The Report on Jobs is unique in providing the most comprehensive guide to the UK labour market, drawing on original survey data provided by recruitment consultancies and employers to provide the first indication each month of labour market trends.
The main findings for December are:
Slower rises in permanent and temporary appointments…
Although there were further increases in permanent and temporary staff appointments during December, in both cases the rates of growth eased since November.
…despite vacancies increasing at faster pace
Demand for staff continued to rise in December. The rate of expansion of overall job vacancies quickened to the fastest in 20 months. Data signalled increased vacancies from both private and public sector employers.
Fall in availability of permanent staff
The availability of permanent staff declined in December for the first time since April, albeit modestly. Temporary/contract staff availability was meanwhile unchanged, ending a 56-month sequence of growth.
Moderate increases in wages and salaries
Rates of inflation of permanent salaries and temp wages quickened to 15- and nine-month highs respectively in December, although remained modest overall.
Commenting on the latest survey results, Bernard Brown, Partner and Head of Business Services at KPMG, said:
“It’s concerning to see the pace of recruitment slowing. Job placements may still be moving in the right direction but questions must now be asked about whether the declining rate of growth is indicative of a longer-term problem. It seems that the time lag many economists spoke about towards the end of last year is shrinking, as employers delay decisions until they have more certainty about the economy. Individuals are also showing signs that they’d rather stick with what they know, as the numbers making themselves available for permanent roles has dropped for the first time since April 2012.
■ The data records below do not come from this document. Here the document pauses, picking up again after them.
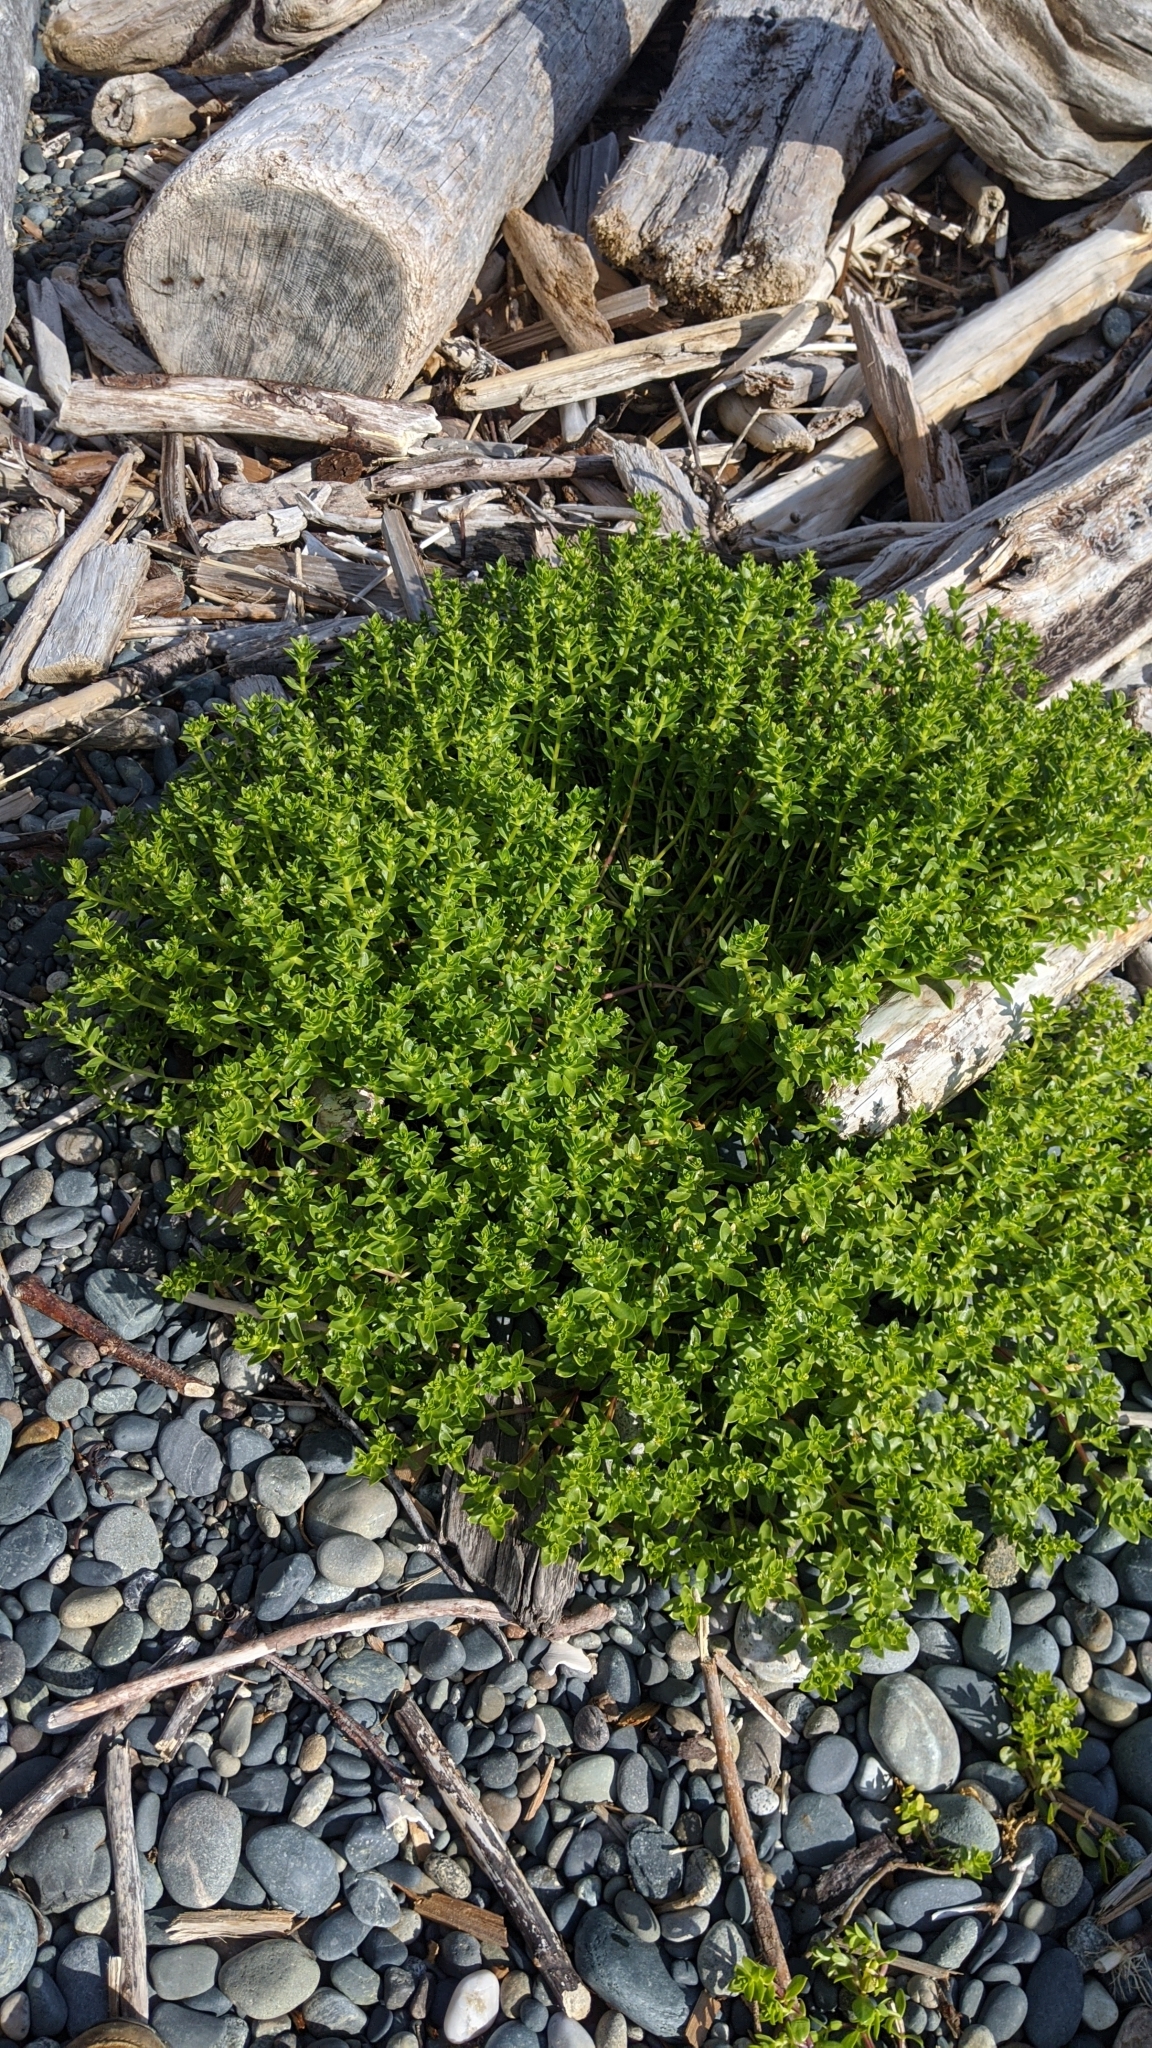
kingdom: Plantae
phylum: Tracheophyta
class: Magnoliopsida
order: Caryophyllales
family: Caryophyllaceae
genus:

“However, with some areas of the country outperforming others and the private sector seeing more job placements in December the hope must be that employers will handle this latest setback. They certainly reacted positively to news that a fiscal cliff was avoided in the US and, if this is anything to go by, we should see the trend for rising employment continue. It may be slower than in the last few months of 2012, but growth should still be welcomed.”